### [DATA RECORDS]

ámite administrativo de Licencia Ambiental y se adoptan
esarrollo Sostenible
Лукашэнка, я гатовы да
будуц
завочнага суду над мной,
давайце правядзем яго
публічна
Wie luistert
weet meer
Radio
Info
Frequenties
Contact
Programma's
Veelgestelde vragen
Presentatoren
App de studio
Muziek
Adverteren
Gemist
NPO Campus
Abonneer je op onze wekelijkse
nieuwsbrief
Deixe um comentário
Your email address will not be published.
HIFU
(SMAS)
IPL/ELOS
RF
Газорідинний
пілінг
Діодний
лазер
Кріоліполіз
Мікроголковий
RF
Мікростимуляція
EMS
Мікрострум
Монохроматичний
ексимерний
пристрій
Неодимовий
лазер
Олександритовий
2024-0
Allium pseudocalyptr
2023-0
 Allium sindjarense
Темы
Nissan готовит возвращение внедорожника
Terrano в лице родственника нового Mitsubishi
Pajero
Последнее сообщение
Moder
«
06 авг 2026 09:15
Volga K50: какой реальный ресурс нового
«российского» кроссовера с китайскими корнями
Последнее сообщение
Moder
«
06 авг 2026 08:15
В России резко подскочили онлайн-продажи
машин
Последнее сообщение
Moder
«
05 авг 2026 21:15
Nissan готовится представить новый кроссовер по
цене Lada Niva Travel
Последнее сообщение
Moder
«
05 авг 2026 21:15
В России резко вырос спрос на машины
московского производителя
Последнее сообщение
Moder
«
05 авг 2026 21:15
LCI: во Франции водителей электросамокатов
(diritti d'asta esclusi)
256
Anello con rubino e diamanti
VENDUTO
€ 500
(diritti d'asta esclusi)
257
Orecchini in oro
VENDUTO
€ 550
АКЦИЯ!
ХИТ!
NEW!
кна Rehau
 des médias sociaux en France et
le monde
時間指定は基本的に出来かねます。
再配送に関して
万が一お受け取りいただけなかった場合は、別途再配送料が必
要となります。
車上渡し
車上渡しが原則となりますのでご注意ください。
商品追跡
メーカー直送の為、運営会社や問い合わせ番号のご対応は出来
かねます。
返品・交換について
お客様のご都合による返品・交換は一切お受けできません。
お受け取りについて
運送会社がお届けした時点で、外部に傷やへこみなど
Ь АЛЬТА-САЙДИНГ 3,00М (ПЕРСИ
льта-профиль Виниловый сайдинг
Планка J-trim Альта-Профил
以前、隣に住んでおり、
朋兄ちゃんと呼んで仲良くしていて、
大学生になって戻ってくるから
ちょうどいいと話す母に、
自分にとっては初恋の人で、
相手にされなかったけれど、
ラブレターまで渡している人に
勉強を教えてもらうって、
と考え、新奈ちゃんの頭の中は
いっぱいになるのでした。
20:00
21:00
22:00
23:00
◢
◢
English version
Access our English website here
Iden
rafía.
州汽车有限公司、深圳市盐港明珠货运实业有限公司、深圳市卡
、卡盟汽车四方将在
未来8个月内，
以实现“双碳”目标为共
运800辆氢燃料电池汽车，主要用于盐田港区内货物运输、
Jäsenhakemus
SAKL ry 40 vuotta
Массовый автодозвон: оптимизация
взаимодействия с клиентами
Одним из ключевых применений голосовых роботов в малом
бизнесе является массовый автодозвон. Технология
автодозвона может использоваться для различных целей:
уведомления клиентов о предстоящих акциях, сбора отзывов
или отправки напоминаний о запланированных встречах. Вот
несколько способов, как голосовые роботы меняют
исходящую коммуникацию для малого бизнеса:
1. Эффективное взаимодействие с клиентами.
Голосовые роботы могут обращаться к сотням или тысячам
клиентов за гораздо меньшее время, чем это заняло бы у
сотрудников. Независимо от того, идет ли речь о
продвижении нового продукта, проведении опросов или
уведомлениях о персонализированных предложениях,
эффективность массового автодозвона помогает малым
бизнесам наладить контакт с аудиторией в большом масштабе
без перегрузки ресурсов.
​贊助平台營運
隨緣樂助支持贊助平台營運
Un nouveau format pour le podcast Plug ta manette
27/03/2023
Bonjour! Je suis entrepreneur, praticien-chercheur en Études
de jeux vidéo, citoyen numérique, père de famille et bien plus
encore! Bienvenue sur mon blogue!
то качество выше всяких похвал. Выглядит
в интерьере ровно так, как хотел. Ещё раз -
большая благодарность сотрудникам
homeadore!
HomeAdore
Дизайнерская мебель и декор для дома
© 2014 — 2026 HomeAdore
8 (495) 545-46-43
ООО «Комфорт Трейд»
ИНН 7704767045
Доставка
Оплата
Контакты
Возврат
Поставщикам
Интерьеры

### [EXERCISE DIRECTIONS]
Which lines of the material contain the word "России"? Show each such line in full.

### [REPLY TO THE EXERCISE]
В России резко подскочили онлайн-продажи
В России резко вырос спрос на машины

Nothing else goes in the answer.